Is that chiller you just purchased ready for winter?
If you haven’t noticed, the COLD is coming. And if you’ve recently purchased or installed an outdoor packaged chiller, now is a great time to make sure you’ve done the necessary prep work to ensure a worry free, and freeze free winter season. Here are a few things to think about before the real cold comes.
- Is everything in the system completely installed, including the piping, pumps, controls and safeties? Is the chilled water piping wrapped with heater cable and insulated? Has the electrical been connected and the chiller and pumps started up? If you can check-off this first step, then we are headed in the right direction. If not, there is still time!

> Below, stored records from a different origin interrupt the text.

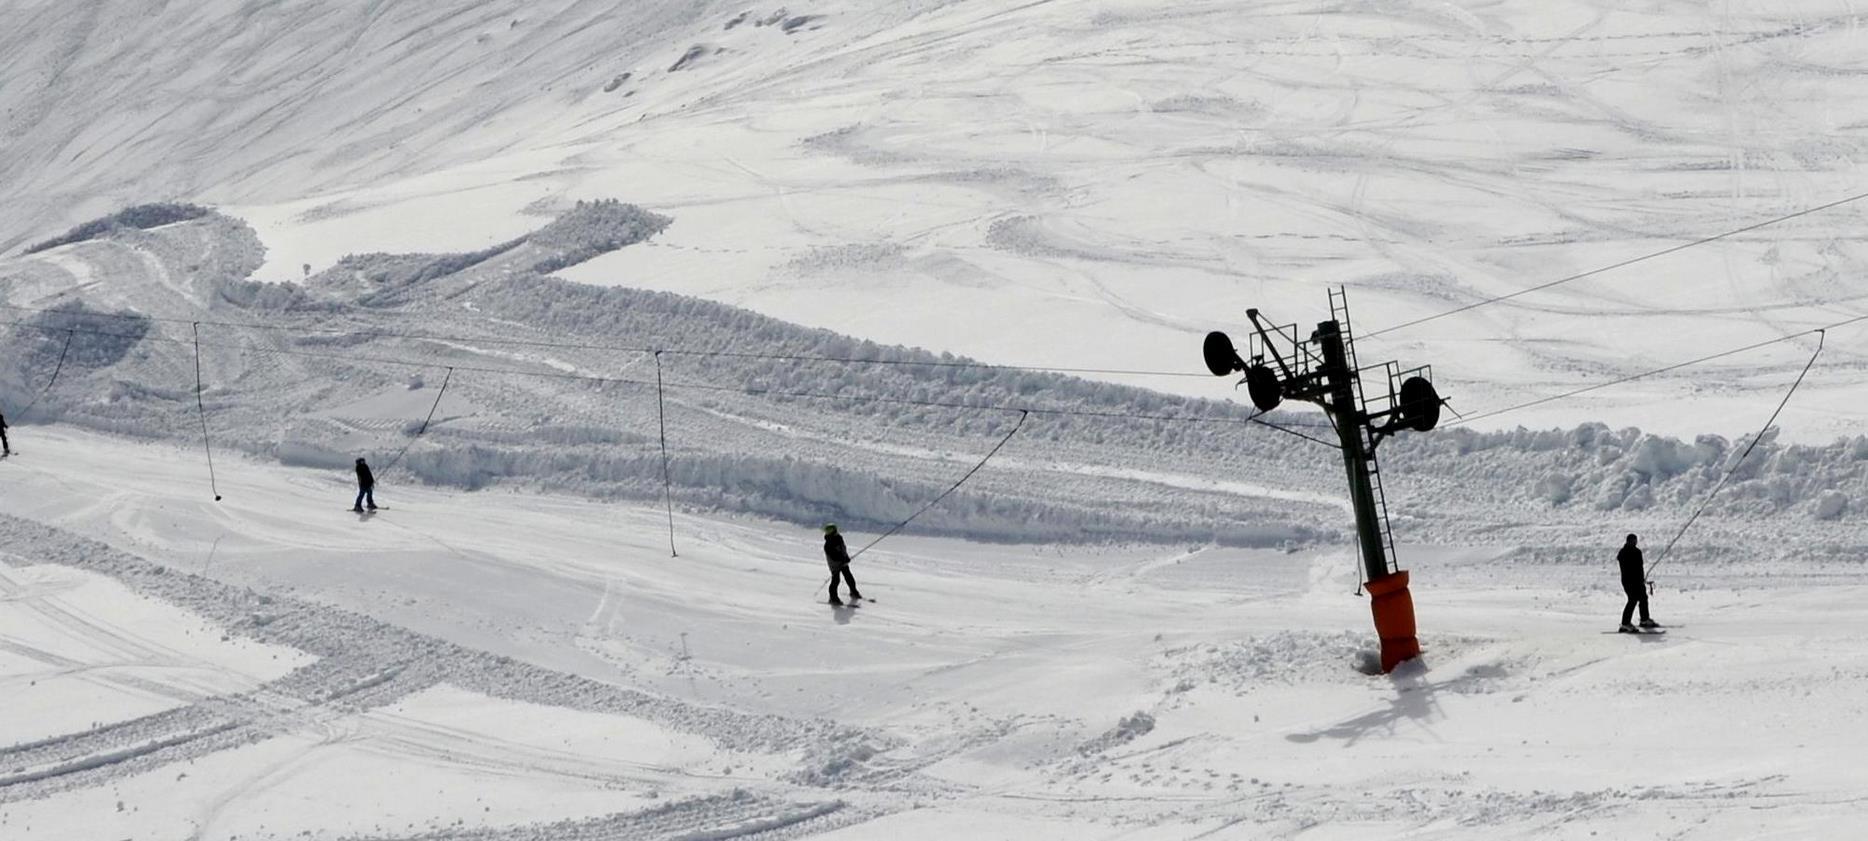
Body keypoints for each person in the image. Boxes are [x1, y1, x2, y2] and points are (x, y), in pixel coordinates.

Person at [1617, 533, 1658, 632]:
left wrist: (1641, 578)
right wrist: (1637, 577)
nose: (1635, 542)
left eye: (1635, 540)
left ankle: (1644, 619)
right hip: (1629, 581)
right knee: (1632, 600)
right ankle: (1625, 623)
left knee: (1643, 598)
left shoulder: (1636, 552)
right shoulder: (1624, 553)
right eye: (1633, 540)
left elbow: (1639, 567)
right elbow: (1630, 567)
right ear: (1629, 541)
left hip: (1638, 580)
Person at [823, 524, 862, 605]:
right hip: (834, 564)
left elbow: (843, 549)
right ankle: (833, 597)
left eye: (829, 531)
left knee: (848, 576)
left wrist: (846, 557)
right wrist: (843, 559)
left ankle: (853, 591)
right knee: (836, 580)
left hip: (843, 561)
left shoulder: (839, 538)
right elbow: (834, 556)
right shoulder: (828, 544)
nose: (827, 533)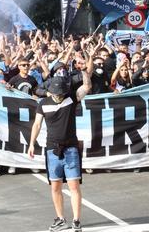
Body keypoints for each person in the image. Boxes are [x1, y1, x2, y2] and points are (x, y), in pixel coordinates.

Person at [27, 66, 92, 232]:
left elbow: (87, 87)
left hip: (71, 149)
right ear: (51, 92)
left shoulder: (71, 99)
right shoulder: (43, 104)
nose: (59, 96)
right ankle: (61, 219)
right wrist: (31, 143)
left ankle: (76, 221)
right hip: (52, 150)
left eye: (62, 93)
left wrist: (85, 71)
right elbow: (36, 124)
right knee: (55, 187)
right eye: (57, 93)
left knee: (74, 186)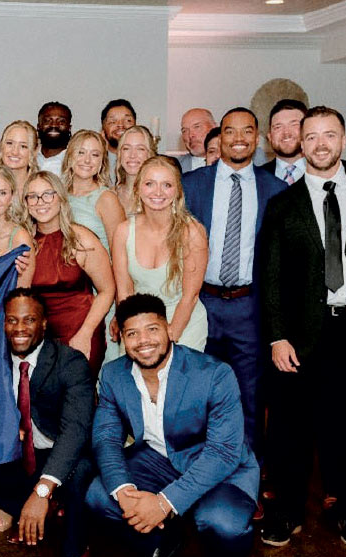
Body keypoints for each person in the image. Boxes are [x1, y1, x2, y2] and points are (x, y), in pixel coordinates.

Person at [258, 106, 346, 549]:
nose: (319, 144)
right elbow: (271, 276)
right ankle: (287, 512)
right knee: (290, 429)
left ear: (344, 140)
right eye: (310, 136)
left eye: (328, 135)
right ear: (300, 143)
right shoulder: (282, 204)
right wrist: (277, 336)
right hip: (300, 335)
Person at [86, 293, 259, 557]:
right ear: (122, 339)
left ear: (168, 329)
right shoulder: (113, 375)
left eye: (152, 329)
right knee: (100, 496)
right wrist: (124, 492)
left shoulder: (214, 374)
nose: (144, 341)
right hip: (157, 461)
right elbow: (106, 438)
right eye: (132, 334)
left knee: (222, 522)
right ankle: (161, 542)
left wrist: (164, 502)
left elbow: (222, 453)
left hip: (219, 468)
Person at [0, 288, 95, 557]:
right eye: (12, 320)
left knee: (78, 476)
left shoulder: (70, 362)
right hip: (19, 452)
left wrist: (43, 490)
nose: (20, 329)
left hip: (62, 455)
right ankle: (22, 506)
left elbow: (75, 431)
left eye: (29, 320)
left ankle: (75, 555)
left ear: (44, 324)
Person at [182, 107, 288, 454]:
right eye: (230, 131)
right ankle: (197, 475)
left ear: (257, 139)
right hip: (200, 303)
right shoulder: (192, 186)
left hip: (249, 306)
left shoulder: (277, 190)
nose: (238, 138)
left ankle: (246, 481)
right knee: (196, 394)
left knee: (248, 398)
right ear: (220, 136)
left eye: (247, 132)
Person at [111, 156, 208, 352]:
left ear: (177, 192)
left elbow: (191, 296)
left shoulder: (192, 232)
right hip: (139, 323)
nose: (158, 192)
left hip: (183, 322)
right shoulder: (123, 231)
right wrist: (131, 331)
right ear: (138, 188)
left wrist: (168, 337)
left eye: (166, 185)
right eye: (150, 184)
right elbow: (124, 292)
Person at [26, 171, 114, 374]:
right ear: (27, 203)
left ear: (61, 198)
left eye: (48, 194)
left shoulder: (81, 238)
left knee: (76, 400)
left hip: (80, 332)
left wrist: (85, 333)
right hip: (39, 339)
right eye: (33, 196)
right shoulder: (24, 242)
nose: (41, 201)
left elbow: (107, 290)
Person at [62, 129, 126, 360]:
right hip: (69, 297)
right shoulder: (58, 196)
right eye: (81, 152)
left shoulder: (106, 199)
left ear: (102, 162)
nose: (87, 160)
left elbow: (121, 256)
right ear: (70, 157)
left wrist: (121, 310)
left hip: (102, 297)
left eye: (95, 155)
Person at [260, 99, 307, 185]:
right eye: (278, 127)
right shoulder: (256, 177)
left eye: (294, 124)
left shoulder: (328, 171)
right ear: (269, 136)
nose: (286, 132)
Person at [114, 125, 157, 213]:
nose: (132, 155)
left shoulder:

- Has the cooler evaporator heater been connected to its separate electrical service and checked for the correct applied voltage? Be very careful here; an under voltage condition will keep the heater OFF until full voltage is restored to the system.
- Once the chiller has been started up and in operation for a while, have you done a visual inspection of the cooler evaporator and water piping to check for cracks or leaks? Spotting and fixing a leak now, could save 10’s of thousands of dollars in repair costs later, especially if it is located in the evaporator.

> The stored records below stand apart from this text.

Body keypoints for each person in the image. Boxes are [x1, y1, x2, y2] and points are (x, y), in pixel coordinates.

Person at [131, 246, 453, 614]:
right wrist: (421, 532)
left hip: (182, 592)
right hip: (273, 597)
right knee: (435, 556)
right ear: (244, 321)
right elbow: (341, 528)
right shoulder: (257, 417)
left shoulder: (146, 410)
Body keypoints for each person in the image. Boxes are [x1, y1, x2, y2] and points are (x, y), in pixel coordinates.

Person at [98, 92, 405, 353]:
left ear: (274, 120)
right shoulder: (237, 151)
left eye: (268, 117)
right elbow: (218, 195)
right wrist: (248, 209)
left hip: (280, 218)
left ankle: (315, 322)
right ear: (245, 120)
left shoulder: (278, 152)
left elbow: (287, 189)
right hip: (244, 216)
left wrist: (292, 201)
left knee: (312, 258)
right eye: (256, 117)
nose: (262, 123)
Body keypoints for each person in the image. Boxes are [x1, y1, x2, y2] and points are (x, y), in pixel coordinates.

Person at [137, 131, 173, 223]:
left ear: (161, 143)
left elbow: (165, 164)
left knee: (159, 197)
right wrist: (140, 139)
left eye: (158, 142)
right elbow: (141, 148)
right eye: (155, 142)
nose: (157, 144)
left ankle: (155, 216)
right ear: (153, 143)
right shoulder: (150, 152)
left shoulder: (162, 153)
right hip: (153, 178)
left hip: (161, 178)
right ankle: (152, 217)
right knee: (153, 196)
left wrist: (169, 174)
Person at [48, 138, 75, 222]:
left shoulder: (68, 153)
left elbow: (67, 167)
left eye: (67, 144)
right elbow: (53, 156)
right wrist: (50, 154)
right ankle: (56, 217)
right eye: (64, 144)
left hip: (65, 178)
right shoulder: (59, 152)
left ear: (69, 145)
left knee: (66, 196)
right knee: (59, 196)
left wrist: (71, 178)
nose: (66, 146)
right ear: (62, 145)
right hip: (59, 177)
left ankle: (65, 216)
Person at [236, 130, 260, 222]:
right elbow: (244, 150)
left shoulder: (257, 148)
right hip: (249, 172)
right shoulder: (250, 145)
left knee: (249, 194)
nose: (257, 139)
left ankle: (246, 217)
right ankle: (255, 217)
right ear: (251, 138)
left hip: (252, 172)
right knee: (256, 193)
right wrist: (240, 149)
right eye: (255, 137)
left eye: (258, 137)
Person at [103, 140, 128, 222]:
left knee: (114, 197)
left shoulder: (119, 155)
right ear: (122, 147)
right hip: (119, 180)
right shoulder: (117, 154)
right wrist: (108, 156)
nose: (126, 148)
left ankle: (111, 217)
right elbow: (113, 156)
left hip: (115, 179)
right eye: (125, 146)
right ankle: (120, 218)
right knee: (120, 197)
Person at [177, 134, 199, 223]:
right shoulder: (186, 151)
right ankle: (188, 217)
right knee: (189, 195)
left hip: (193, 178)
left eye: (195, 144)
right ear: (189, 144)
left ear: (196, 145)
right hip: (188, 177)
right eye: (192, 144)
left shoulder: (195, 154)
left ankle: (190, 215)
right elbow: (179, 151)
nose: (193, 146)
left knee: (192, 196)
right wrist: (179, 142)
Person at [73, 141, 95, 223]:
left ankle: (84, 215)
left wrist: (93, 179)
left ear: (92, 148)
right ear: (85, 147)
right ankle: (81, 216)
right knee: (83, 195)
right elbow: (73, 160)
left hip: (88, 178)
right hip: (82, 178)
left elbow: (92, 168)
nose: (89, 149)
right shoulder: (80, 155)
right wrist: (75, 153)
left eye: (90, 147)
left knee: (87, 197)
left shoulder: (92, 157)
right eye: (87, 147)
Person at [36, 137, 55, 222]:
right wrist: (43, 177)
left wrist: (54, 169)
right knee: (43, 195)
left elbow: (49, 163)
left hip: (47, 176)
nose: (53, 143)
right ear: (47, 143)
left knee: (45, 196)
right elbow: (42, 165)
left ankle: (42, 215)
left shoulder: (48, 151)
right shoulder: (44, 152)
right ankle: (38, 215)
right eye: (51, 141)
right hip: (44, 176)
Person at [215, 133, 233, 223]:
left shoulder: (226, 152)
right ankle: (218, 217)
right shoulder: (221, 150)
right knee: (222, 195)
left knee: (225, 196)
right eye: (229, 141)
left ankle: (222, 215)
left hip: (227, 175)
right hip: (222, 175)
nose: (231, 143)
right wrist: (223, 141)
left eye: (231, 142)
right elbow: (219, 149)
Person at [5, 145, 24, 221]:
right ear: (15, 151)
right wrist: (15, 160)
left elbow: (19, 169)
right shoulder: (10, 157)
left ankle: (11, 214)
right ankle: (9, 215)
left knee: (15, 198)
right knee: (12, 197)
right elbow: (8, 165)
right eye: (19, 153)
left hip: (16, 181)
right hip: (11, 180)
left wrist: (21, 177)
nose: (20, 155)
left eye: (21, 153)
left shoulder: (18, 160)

- If you plan on using glycol (anti-freeze), make sure you choose the right type and proper mixture for your application and for adequate freeze protection. Once you’ve filled the system, double check the mixture to make sure it is correct. A specially calibrated refractometer is the most reliable and practical means of verifying this. If the system was designed with 100% water, be VERY careful if you are now using glycol. Depending on the mixture percentage, this can drastically reduce the capacity of your system AND pump flow rates.
- Do you have a backup plan for loss of power? If you choose to not use glycol, and will not be draining the system, you probably plan on running the pumps all winter to prevent a frozen evaporator or piping. But what happens if your chiller loses power?